By JOHN FRIEDLEIN
FLINT HILL — Used to be, you could breeze past a McDonald’s window for a fried apple pie.
No more. The fast-food chain has been baking them for 16 years.
Daisy Knight, however, helped save the flaky dessert from extinction last week when the 101-year-old taught two generations of her relatives how to make them.
“We wanted her to pass that family tradition down to us,” granddaughter Melissa Hartmann said.
Knight’s pie-making skill is well-known. Way back when, her 10 children would jostle for position in line to make sure they got one. And fans would drive from as far away as Hodgenville when they were served at a biennial yard sale.
Knight charged $2. After working for the better part of two hours on their first batch, one of her students decided the price should have been higher.
“Have you ever heard the term, labor-intensive? That’s what this is,” Hartmann said.
Perhaps not to Knight, who, using a washboard, at one time scrubbed laundry for a dozen family members.
Knight on Wednesday calmly offered suggestions during the pie lesson in granddaughter Dianne Alvey’s kitchen, which is appointed with a country craft décor and overlooks her cattle and tobacco farm.
Roll the dough out thinner than a biscuit — and one crust at a time, Knight told blue-ribbon biscuit maker Alvey.
How about five pounds of sugar to cut the Granny Smiths’ tartness? Too much. How much then? “Make it to suit you.”
This isn’t an exact science.
Knight, a resident of Elizabethtown’s MorningView Gardens assisted living center, tested the consistency of the filling with a paring knife. Chunky applesauce was the goal.
After the apples were properly mashed and the crusts stuffed with filling, talk quieted a bit. The smell of fried dough filled the kitchen.
This was the hard part. Filling seeped through the top of the first pie.
“I know it’s not like yours, Mamaw,” Alvey said.
Knight’s are “picture perfect,” great-granddaughter Dana Sego said.
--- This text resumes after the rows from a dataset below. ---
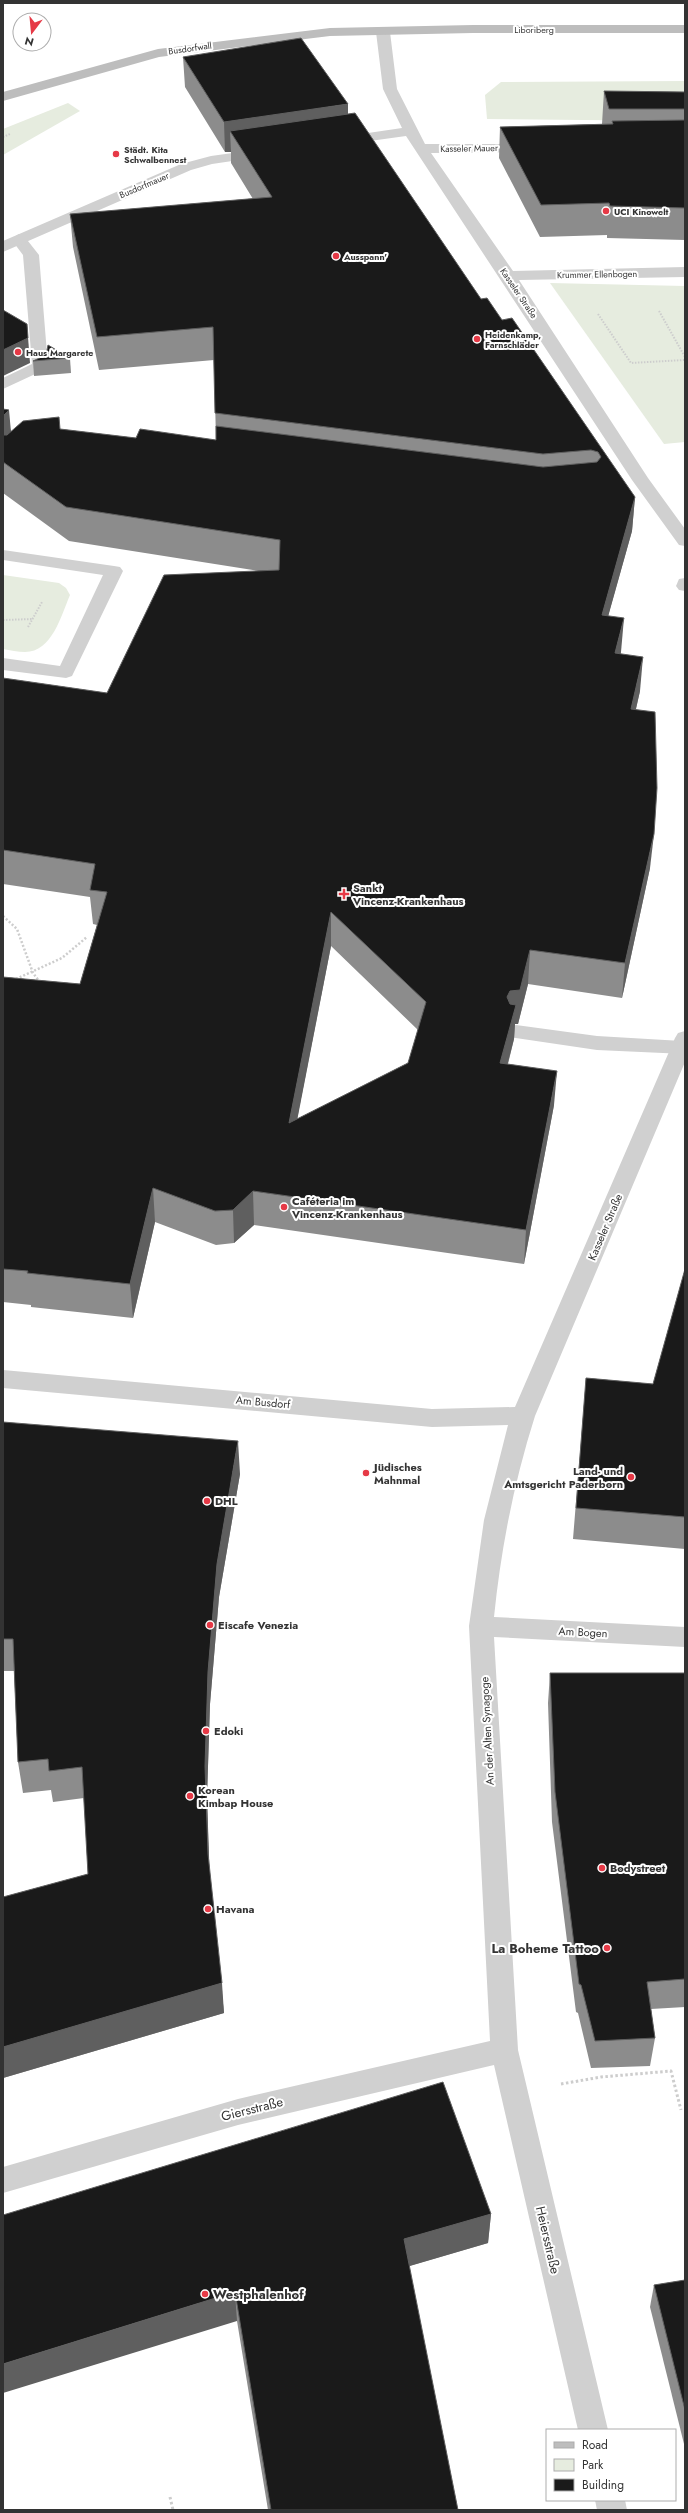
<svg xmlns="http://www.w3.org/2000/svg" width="688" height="2513" viewBox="0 0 688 2513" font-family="Jost,sans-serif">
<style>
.green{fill:#e6ecdf}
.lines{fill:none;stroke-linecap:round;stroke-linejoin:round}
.path-far2{stroke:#cdcdcd;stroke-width:2;stroke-dasharray:1.5 1.5;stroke-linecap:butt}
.path-far1{stroke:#cdcdcd;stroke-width:2.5;stroke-dasharray:2 2;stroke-linecap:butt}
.path{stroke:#cdcdcd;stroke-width:3;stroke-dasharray:2.5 2.5;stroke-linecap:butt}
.lane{fill:#d0d0d0;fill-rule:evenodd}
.street{fill:#d0d0d0;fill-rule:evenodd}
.secondary{fill:#bdbdbd;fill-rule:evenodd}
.wall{fill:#8c8c8c;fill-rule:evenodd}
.shaded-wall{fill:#5f5f5f}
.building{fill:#1a1a1a;stroke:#5f5f5f;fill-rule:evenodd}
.poi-dot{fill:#e63946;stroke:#fff;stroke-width:1.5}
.labels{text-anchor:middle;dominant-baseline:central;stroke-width:4;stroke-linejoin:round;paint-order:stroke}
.far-street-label{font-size:9px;fill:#333;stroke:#fff}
.far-poi-label{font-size:9px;font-weight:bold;fill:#333;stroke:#fff;text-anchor:start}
.poi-label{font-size:11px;font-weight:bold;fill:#333;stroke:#fff;text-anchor:start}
.street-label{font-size:11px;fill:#333;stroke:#fff}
.near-poi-label{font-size:13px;font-weight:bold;fill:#333;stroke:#fff;text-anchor:end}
.near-street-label{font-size:13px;fill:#333;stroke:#fff}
</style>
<rect width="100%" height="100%" fill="#fff"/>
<g class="green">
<path d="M685,81V121L487,119L485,95L501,82Z"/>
<path d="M68,103L80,111L3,155V129Z"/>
<path d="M550,283L685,286V442L664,444Z"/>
<path d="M3,575L59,583L66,588L70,595C61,616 52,652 25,652C18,652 10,650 3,649Z"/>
</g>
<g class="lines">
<g class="path-far2">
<path d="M3,137L10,134"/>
<path d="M659,311L685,357"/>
<path d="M598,314L631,363L685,360"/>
<path d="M3,620L33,619"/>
<path d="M28,627L42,602"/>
</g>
<g class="path-far1">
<path d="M3,916L17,929L33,973L39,981"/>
<path d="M16,979L62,958L87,937"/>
</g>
<g class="path">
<path d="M561,2084L601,2077L671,2071L681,2110"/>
<path d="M170,2497L173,2510"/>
</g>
<g class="lane">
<path d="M19,234L24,236L39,255L48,366L46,369L3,389V378L32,364L23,255L11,239Z"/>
<path d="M3,550L114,566L120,567L123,571L72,676L66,678L3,670V658L60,666L103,575L3,560Z"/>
<path d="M516,1025L597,1036L682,1041L685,1042V1054L597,1050L509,1037L506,1032L509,1027Z"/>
</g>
<g class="street">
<path d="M383,28L390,32L397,89L425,144H529L536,148L529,152L431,153L513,271L685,267V277L519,280L648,478L685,529V546L679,545L632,480L406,136L341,145L334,141L341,137L402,128L383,89L376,32Z"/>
<path d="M261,149L266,150L268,153L266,156L212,164L191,170L3,252V241L181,164L211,156Z"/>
<path d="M685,578V591L679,590L676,586L679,579Z"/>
<path d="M685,1031V1062L535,1416C514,1482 501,1548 494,1617L685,1627V1647L494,1637L518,2050L608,2430H578L494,2065L238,2125L3,2193V2167L238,2099L490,2041L469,1626L484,1520L508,1425L432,1427L3,1388V1370L432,1409L515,1407L675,1038L678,1033Z"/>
<path d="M595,2500H625L627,2510H597Z"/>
</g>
<path class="secondary" d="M473,25H685V33H473L330,36L159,57L3,101V92L158,49L330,28Z"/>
</g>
<g class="wall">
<path d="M183,57L348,114L481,299L502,320L635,497L632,531L608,616L621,652L620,654L640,691L636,709L650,868L622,998L528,984L518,1024H515L514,1039L508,1064L554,1105L524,1264L254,1225L234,1243L216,1245L155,1222L133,1318L31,1307V1305L3,1302V977L80,984L97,925L93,924L90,897L3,884V678L107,693L259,571L69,541L3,493V409L11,431L60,429L136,438L216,440L214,360L99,370L73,247L70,214L253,199L231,163V152H225L185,87ZM331,946L418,1030L408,1063L297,1119Z"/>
<path d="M604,91L685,92V240L607,238V235L540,237L499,158L500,127L602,124Z"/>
<path d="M70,358L71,373L34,376L33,361Z"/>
<path d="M685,1269V1549L573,1539L586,1378L653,1384Z"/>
<path d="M3,1422L240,1474L219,1597L210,1704L207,1797L209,1865L224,2013L3,2078V1897L88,1874L84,1798L53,1802L51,1790L23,1793L18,1762L14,1671H3Z"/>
<path d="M550,1673H685V2007L651,2009L655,2038L650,2066L591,2068L578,2013L576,2012L552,1822L548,1703Z"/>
<path d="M491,2214L488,2243L409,2266L458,2510H268L237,2321L3,2215Z"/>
<path d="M685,2280V2448L650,2307L654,2285Z"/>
</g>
<g class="shaded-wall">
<path d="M348,104V134L230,131L231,152H225L224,122Z"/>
<path d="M27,324L30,363L3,376V350Z"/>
<path d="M9,410L12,443L3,453V416Z"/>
<path d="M635,497L632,531L599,649L602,615Z"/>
<path d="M624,618L621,652L612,687L615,653Z"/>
<path d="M643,657L640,691L628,743L631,709Z"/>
<path d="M654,834L650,868L622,998L625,963Z"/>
<path d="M331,912V946L290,1157L289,1123Z"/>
<path d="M530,950L528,984L518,1024H515L514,1039L499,1097L500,1063L507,997Z"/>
<path d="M557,1071L554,1105L524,1264L526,1230Z"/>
<path d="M153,1188L155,1222L133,1318L130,1284Z"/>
<path d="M253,1191L254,1225L234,1243L233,1210Z"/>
<path d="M238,1441L240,1474L219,1597L210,1704L207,1797L210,1885L208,1854L205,1766L208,1672L217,1564Z"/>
<path d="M222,1983L224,2013L3,2078V2047Z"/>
<path d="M491,2214L488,2243L403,2268L404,2239Z"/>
<path d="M235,2292L237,2321L3,2393V2364Z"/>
</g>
<g class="building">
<path d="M301,38L348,104L224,122L183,57Z"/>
<path d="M604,91L685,92V109H609Z"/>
<path d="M355,113L481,299L487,298L502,320L512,318L635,497L602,615L624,618L615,653L643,657L631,709L655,712L657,788L654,834L625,963L530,950L520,990L510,991L507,997L510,1004L516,1005L500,1063L557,1071L526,1230L253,1191L233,1210L215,1211L153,1188L130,1284L27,1273L28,1271L3,1269V977L80,984L107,892L90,890L95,864L3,850V678L107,693L164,575L279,570L280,540L66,507L3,462V435H7L23,421L59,417L60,429L136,438L140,429L216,440V426L543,467L597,462L601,457L598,452L591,450L543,454L215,413L213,327L97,337L70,214L272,197L230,131ZM331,912L426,1002L408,1063L289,1123Z"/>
<path d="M685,120V208L610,206L609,203L541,205L500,127L613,124L612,121Z"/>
<path d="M3,310L27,324L28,338L3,350Z"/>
<path d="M48,345L70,358L33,361L46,355Z"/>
<path d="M3,409L9,410L3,416Z"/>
<path d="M685,1269V1517L576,1508L586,1378L653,1384Z"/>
<path d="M3,1422L238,1441L217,1564L208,1672L205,1766L208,1854L222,1983L3,2047V1897L88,1874L82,1767L49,1771L48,1759L18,1762L13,1639H3Z"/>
<path d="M550,1673H685V1979L647,1982L655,2038L595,2041L581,1985L579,1984L555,1792Z"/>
<path d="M443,2082L491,2214L404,2239L458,2510H271L235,2292L3,2364V2215Z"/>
<path d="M685,2280V2410L654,2285Z"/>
</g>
<g class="poi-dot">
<circle cx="116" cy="154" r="4"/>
<circle cx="606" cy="211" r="4"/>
<circle cx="336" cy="256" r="4"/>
<circle cx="477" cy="339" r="4"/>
<circle cx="18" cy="352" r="4"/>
<path d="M342 888h4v4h4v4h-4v4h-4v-4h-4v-4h4z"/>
<circle cx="284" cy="1207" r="4"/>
<circle cx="366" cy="1473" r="4"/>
<circle cx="631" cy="1477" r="4"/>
<circle cx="207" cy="1501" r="4"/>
<circle cx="210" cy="1625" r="4"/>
<circle cx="206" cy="1731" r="4"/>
<circle cx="190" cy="1796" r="4"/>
<circle cx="602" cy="1868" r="4"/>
<circle cx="208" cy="1909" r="4"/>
<circle cx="607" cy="1948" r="4"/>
<circle cx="205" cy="2294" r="4"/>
</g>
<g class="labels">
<g class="far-street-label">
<text x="534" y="29">Liboriberg</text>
<text transform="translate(190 48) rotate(-8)">Busdorfwall</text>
<text transform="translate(469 148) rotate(-1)">Kasseler Mauer</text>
<text transform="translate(144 185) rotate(-23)">Busdorfmauer</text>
<text transform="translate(597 274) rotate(-1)">Krummer Ellenbogen</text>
<text transform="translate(519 293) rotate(56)">Kasseler Straße</text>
</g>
<g class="far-poi-label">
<text x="124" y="149">Städt. Kita<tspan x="124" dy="10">Schwalbennest</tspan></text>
<text x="614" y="211">UCI Kinowelt</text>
<text x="344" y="256">Ausspann'</text>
<text x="485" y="334">Heidenkamp,<tspan x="485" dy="10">Farnschläder</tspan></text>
<text x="26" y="352">Haus Margarete</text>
</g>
<g class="poi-label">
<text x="353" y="888">Sankt<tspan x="353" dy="13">Vincenz-Krankenhaus</tspan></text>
<text x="292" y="1201">Caféteria im<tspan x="292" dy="13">Vincenz-Krankenhaus</tspan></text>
<text x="374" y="1467">Jüdisches<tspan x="374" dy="13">Mahnmal</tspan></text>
<text x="623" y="1471" text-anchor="end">Land- und<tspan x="623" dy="13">Amtsgericht Paderborn</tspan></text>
<text x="215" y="1501">DHL</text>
<text x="218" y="1625">Eiscafe Venezia</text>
<text x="214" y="1731">Edoki</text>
<text x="198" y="1790">Korean<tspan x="198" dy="13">Kimbap House</tspan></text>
<text x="610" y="1868">Bodystreet</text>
<text x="216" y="1909">Havana</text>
</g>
<g class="street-label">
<text transform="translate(605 1227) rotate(-67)">Kasseler Straße</text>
<text transform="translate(263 1402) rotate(5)">Am Busdorf</text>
<text transform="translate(583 1632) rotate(3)">Am Bogen</text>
<text transform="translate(487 1731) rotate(-93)">An der Alten Synagoge</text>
</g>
<g class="near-poi-label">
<text x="599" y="1948">La Boheme Tattoo</text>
<text x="213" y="2294" text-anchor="start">Westphalenhof</text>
</g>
<g class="near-street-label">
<text transform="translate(252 2109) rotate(-14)">Giersstraße</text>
<text transform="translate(548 2240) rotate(77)">Heiersstraße</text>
</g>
</g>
<rect width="688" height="2513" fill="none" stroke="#333333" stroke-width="8"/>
<rect x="546" y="2429" width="130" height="72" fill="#ffffff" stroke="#adadad"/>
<rect x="554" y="2442" width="20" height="6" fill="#bdbdbd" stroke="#adadad"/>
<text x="582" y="2449" font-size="12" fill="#333333">Road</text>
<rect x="554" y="2459" width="20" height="12" fill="#e6ecdf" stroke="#adadad"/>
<text x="582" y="2469" font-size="12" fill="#333333">Park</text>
<rect x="554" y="2479" width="20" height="12" fill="#1a1a1a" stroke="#adadad"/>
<text x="582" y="2489" font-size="12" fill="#333333">Building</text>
<g transform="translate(32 32) rotate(196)"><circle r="19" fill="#ffffff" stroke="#adadad"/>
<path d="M0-3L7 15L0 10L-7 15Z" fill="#e63946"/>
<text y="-6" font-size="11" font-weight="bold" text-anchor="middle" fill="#333333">N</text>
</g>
</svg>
One of the students mentioned McDonald’s as a fallback, albeit a dated one.
Knight’s son, J.T., ate the first one in a bowl. (Less crumbly fried pies can be eaten with the hands.) He deemed it “pretty good,” but it could stand more filling. A cook threatened to hit him with a dough ball.
“We don’t know what we’re doing, but we’re learning,” Alvey said.
The omelet-sized fritters, though, improved with practice.
Now for the real test.
They handed one to Daisy Knight.
“That is pretty good,” she said.
John Friedlein can be reached at (270) 505-1746 or jfriedlein@ thenewsenterprise.com. His Stories from the Heartland column appears on Mondays.
John Friedlein can be reached at (270) 505-1746 or jfriedlein@ thenewsenterprise.com. His Stories from the Heartland column appears on Mondays.
Daisy Knight’s fried apple pie recipe
Submitted by granddaughter Melissa Hartman 10 large cooking apples ½ to 1 cup sugar 2-3 tablespoons cinnamon Biscuit dough Crisco (for frying pies) Peel and thinly slice apples into a large kettle or pan. Add 1 cup of water, more or less, and cook on stovetop until apples are soft. Use a potato masher or the back of a wooden spoon to get the apples to resemble chunky applesauce. Add ½ cup sugar at a time until apples are sweet enough. Also, add 2-3 tablespoons of cinnamon at this time. Using your favorite recipe for biscuits, thinly roll out the dough into an oval. Put a large spoonful of the cooked apples on half of the dough. Fold the other half of the dough, crimping the edges to form a tight seal. (It should look somewhat like a half moon.) Heat some Crisco in a skillet on medium heat. Gently place the pies into the pan. Fry on both sides, making sure each side is brown but not burned. Depending on size, this should make 8-10 pies. Practice makes perfect on these, so if they don't look "picture perfect" the first time, keep practicing. The results will be worth the effort.